The contingent sailed to London from Bombay Port on 5th June, 1920 in British RMS Mantua. For most, this was their first long sea voyage. They faced problems of food. Not only for the vegetarians like Chaugule and Datar but for the non-vegetarians too there were very few choices of food on the ship. There was hardly any possibility of doing their regular work-outs and practice. Some suffered sea-sickness too. The ship reached London on 22nd June.
Even though fatigued, their training began immediately under the British coach H. Parry. As per the Olympic norms, the runners had to practice wearing shoes and that was a big hindrance. Most Indian runners were accustomed to run barefoot.
But there was no option, so they practiced with shoes. That gave them shoe bites. Still they continued with bandages and participated in local tournaments as well.
That was a great revelation to all. Indians excelled in almost every event. Especially, P.D.Chaugule caught everyone’s eye with his lightening speed. But he had to face some racism there of getting beaten up and Soda water bottles being thrown at while competing. He somehow managed to sustain that.
The performance of Indians in England was alarming to the world. American news-papers had bold headlines such as ‘Hindoo Looms as Dark horse at Olympic Marathon, our athletes should keep an eye on Chaugule in Antwerp’.
The team arrived in Antwerp on August 10. The Olympics were inaugurated on August 14, by the Belgian King Albert in a rain-shadowed climate. Indian players proudly walked in the March Past under the British India flag.
Events of each player gradually started. But may be because of long travel, food issues, climate changes and pressure of the big tournament, Bannerjee failed in the qualifying heats of 100 and 400 metres and Navale & Shinde bowed out of their initial bouts.

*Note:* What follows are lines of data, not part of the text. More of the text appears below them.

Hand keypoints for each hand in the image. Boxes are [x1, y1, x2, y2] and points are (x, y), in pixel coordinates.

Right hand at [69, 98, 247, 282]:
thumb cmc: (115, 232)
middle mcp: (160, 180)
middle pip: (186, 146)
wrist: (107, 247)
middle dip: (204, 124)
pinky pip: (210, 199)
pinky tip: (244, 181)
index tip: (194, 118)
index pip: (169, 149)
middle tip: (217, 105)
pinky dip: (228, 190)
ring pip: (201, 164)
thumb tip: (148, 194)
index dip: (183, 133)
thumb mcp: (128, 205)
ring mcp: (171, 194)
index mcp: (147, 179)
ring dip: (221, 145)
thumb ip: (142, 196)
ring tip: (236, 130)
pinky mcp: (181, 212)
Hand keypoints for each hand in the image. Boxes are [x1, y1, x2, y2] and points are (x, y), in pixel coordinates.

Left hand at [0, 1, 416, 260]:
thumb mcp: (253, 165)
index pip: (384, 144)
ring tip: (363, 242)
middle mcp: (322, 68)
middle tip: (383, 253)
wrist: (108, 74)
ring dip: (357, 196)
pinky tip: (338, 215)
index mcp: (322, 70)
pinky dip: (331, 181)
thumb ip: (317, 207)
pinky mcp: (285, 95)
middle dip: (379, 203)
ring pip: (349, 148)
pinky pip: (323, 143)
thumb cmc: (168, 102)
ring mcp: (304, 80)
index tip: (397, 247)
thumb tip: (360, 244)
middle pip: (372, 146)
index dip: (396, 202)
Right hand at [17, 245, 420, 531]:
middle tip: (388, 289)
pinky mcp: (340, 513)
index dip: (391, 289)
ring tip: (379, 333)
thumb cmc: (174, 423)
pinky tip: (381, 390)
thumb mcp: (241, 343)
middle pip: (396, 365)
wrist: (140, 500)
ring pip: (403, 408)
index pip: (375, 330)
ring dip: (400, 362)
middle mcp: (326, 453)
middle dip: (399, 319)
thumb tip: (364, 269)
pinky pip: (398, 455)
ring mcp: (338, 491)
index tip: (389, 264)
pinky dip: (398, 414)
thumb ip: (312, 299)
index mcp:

Chaugule entered the qualifying heat of 10,000 and was running comfortably, when around the third kilometre, a spectator tried to shoot him with a pistol but missed and Chaugule had to drop out. He was dejected but the marathon was just after three days. His friends managed to prepare him for the grand event.
The day of marathon, August 22, 1920, dawned. Scheduled at 4.15 pm, it was to begin and finish at Beerschot stadium. The distance this time was 42.750 kms, more by 545 metres that usual. Wearing shoes, Chaugule and Datar joined the group of 48 acclaimed runners. Kaikadi didn’t show up. The race began but Datar dropped out at an early stage.
Chaugule continued with his famous rhythm undeterred as he always was. Till about 15 kilometres he was doing well. By then the route had turned back to the stadium. He had all the stamina in the world with him and was sure to make it first there.
Suddenly it started drizzling. He had to slow down. But the water entered his shoes and through the bandages to the wounds of bites. That was the final blow of ill fate. The pains increased instantly and he slowed down considerably. Other runners started overtaking him. He somehow managed to keep it going and entered the stadium.
He was 19th to cross the finish line but he became the first Indian to complete an Olympic marathon. He was awarded a diploma of merit along with a few others, for finishing the Marathon within 25 per cent of the winning time.
Even today, P. D. Chaugule’s feat is unparalleled and therefore inspirational.